Determined to dispel the cloud of tedium hanging over us, Tata finally put a call in to the Yugoslav ambassador and invited ourselves to his residence in Gombe, where all the important diplomats lived. The mansions there were large, the lawns were wide, majestic flowers bloomed in impeccably groomed bushes, the venerable Congo flowed serenely. His Excellency and his excellent wife were polite and devoid of any human vigor or storytelling talent. We sat in their receiving room, the adults passing around statements (“Kinshasa is strange”; “Kinshasa is really small”) like a sugar bowl. Exotic trophies were carefully positioned around the room: a piece of Antwerp bobbin lace on the wall; an ancient Mesopotamian rock on the coffee table; on the bookshelf, a picture of Their Excellencies on a snow-capped mountain. A servant with an implausible red sash brought in the drinks—Sestra and I were each given a glass of lemonade with a long silver spoon. I dared not move, and when Sestra, abruptly and inexplicably, rolled like a happy dog on the ankle-deep Afghan carpet, I feared our parents would renounce us.

As soon as we returned home, I went up to Spinelli’s place. He opened the door wearing the shot-angel shirt and shorts, his legs stilt-thin. He did not seem at all surprised to see me, nor did he ask what brought me around. “Come on in,” he said, smoking, a drink in his hand, music blasting behind him. I lit up; I had not smoked all day, and I was starved for nicotine. The smoke descended into my lungs like feathery silk, then out, thickly, through the nose; it was so beautiful I was breathless and dizzy. Spinelli was playing air drums along with the loud music, a half-burnt cigarette in the center of his mouth. “ ‘Black Dog,’ ” he said. “God damn.” In the far corner, right under the window, was a set of drums; the golden cymbals trembled under the stream from the air conditioner.
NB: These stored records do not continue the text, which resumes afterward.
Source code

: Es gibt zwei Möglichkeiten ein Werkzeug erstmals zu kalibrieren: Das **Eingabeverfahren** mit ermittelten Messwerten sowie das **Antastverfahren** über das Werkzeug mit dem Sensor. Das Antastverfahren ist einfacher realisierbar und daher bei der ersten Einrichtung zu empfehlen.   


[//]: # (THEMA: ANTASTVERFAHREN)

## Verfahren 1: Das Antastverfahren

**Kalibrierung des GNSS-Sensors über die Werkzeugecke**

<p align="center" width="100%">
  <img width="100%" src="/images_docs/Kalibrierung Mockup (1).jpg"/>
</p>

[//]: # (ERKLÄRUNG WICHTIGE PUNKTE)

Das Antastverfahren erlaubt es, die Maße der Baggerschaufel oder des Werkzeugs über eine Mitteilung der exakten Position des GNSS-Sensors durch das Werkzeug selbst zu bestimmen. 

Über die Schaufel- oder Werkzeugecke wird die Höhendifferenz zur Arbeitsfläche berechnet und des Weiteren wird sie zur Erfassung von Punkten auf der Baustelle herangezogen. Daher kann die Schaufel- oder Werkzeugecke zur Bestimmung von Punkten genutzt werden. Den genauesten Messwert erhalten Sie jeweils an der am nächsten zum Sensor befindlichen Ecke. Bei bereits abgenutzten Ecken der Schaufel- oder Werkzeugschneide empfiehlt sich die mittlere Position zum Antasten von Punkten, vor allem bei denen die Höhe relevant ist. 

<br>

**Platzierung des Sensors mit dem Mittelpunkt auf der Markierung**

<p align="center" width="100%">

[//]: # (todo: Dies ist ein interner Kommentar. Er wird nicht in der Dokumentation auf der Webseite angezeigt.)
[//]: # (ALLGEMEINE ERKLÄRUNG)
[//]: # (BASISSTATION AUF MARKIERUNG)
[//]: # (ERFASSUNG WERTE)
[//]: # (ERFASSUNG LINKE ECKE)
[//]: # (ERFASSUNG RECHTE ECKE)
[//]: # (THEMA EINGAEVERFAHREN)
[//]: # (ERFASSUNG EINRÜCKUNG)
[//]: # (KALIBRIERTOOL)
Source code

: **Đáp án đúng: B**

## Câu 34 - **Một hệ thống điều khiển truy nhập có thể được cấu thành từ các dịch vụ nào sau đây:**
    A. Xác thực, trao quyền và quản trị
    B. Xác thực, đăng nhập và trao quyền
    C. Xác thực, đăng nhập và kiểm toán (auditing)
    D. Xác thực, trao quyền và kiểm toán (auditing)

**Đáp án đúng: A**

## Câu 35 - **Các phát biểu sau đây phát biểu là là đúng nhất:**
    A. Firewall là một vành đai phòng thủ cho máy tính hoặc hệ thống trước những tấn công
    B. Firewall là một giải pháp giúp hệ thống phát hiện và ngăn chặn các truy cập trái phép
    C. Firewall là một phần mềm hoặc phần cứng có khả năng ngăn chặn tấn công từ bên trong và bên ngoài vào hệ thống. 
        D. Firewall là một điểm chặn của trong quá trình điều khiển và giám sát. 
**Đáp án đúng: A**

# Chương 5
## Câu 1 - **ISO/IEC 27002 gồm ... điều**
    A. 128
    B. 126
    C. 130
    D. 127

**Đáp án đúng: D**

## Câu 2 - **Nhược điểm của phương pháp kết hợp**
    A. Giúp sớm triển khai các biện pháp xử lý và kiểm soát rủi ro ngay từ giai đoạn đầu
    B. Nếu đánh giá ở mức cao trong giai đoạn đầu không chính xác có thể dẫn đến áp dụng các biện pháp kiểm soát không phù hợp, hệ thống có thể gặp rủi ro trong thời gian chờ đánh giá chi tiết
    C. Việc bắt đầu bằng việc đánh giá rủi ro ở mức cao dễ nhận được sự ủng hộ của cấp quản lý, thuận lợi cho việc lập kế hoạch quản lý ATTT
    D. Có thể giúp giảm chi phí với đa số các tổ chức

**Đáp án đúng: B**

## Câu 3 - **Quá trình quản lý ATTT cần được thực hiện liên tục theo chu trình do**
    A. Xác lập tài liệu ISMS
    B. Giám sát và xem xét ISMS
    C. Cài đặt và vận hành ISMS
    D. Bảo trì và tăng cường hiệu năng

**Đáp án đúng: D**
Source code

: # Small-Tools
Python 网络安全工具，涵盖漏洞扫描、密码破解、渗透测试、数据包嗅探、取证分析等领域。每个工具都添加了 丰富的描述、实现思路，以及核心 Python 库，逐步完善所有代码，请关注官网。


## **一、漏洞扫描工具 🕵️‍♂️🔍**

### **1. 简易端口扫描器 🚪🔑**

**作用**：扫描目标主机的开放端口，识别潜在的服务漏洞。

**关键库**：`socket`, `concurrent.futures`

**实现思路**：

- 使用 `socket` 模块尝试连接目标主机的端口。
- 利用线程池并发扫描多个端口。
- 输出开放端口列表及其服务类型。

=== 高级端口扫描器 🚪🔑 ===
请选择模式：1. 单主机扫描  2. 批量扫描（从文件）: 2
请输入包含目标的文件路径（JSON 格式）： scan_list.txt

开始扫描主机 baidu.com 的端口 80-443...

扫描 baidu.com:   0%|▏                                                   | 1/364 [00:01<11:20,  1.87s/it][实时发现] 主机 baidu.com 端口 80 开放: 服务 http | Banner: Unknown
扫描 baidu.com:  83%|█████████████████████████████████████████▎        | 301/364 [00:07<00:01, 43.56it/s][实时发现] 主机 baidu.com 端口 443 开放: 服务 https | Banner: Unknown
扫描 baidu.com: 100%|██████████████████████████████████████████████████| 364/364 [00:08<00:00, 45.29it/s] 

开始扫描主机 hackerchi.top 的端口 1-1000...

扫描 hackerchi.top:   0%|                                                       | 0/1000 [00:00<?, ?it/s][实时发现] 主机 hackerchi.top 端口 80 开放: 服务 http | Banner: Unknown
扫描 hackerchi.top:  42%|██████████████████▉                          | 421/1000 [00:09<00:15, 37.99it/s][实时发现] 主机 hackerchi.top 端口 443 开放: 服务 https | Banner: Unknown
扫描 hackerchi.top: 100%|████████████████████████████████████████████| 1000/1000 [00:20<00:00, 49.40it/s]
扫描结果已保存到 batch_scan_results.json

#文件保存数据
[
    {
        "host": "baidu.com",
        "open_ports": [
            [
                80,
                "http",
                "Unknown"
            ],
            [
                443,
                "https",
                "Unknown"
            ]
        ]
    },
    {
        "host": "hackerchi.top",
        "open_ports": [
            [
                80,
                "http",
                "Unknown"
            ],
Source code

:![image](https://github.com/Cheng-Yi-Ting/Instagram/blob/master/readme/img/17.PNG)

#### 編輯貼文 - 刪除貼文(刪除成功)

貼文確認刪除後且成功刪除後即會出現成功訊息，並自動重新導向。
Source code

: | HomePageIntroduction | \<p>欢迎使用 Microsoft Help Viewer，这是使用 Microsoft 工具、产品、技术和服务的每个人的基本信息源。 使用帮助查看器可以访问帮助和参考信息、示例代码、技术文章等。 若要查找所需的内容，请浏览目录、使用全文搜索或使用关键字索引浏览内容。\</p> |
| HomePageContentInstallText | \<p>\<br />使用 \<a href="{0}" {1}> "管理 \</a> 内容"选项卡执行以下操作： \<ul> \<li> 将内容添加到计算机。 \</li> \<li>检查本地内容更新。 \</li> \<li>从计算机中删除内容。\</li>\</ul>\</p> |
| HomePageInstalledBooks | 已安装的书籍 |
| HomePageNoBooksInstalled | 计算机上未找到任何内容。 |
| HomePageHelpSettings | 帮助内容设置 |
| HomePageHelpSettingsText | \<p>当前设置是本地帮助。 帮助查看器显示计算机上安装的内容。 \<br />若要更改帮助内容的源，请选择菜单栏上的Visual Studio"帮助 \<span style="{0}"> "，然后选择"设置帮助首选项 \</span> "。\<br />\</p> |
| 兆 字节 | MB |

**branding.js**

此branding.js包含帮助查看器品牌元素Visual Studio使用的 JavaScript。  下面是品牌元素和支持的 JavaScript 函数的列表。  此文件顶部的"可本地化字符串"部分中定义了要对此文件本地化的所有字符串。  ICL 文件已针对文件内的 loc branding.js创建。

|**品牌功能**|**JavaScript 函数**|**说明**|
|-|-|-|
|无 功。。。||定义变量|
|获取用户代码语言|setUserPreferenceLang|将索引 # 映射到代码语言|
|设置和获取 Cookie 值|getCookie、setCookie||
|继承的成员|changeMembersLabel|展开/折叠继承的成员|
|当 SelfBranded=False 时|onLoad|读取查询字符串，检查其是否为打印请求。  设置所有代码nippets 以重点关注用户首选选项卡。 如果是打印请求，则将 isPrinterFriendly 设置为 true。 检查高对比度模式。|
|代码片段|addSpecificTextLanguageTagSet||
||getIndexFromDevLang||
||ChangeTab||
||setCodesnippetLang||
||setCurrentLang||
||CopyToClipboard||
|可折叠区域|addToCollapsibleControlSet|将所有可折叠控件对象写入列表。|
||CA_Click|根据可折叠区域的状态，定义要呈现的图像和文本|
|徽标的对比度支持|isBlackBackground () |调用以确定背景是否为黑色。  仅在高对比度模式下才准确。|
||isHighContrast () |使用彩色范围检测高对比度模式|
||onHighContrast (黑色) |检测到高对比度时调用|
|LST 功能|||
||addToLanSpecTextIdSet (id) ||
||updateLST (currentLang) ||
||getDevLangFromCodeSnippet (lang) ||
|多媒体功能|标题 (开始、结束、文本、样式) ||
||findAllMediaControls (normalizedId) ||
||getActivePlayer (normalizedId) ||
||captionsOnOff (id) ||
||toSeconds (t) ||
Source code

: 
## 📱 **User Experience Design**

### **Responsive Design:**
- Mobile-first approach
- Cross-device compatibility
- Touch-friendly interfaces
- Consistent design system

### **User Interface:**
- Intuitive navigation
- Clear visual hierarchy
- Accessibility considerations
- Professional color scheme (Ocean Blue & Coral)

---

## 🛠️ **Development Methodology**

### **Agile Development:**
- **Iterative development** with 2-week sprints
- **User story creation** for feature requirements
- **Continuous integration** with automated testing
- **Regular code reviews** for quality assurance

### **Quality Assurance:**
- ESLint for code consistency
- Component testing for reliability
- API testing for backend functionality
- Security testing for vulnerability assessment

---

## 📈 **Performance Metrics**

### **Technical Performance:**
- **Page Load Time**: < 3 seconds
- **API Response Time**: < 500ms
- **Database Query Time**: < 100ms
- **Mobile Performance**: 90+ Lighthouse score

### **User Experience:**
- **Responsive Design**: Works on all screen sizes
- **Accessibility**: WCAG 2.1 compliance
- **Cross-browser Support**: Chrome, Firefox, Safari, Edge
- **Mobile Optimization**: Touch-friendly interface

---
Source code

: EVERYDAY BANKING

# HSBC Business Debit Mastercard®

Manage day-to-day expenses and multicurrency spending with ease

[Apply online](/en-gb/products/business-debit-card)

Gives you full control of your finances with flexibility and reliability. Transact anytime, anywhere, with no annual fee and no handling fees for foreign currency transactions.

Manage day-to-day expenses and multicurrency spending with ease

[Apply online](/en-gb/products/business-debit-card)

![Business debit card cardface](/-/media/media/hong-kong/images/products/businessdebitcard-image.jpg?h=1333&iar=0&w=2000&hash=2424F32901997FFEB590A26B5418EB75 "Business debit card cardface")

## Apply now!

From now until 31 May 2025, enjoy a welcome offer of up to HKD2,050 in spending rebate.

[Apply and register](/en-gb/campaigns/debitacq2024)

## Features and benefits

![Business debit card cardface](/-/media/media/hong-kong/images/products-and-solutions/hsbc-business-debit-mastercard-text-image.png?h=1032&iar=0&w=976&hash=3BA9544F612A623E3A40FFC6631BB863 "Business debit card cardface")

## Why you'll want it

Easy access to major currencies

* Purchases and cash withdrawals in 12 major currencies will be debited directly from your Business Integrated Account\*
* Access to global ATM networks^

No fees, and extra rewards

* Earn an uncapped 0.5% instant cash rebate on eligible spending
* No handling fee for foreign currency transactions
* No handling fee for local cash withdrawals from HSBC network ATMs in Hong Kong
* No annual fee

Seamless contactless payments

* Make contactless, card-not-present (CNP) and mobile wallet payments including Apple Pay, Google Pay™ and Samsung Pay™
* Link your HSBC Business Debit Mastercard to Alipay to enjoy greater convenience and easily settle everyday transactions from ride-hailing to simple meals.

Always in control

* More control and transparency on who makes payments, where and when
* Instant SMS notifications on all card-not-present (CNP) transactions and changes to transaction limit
Playing imaginary drum solos and bridges, Spinelli made unsolicited confessions: He had grown up in a rough Chicago neighborhood and beat it as soon as he could; he had lived in Africa forever; he worked for the U.S. government, and could not tell me what his job was, for if he did he would have to kill me. He started each sentence sitting down, then finished standing up; the next one was accompanied by banging of the invisible drums. He never stopped moving; the space organized itself around him; he exuded so much of himself I felt absent. Only after I had, exhausted, left his place could I really think at all. And so I thought that he was a true American, a liar and a braggart, and that hanging out with him was far more stimulating than the shackles of family life or the excellent diplomats in Gombe. At some point during his streaming, restless monologue, he christened me, for no apparent reason, Blunderpuss.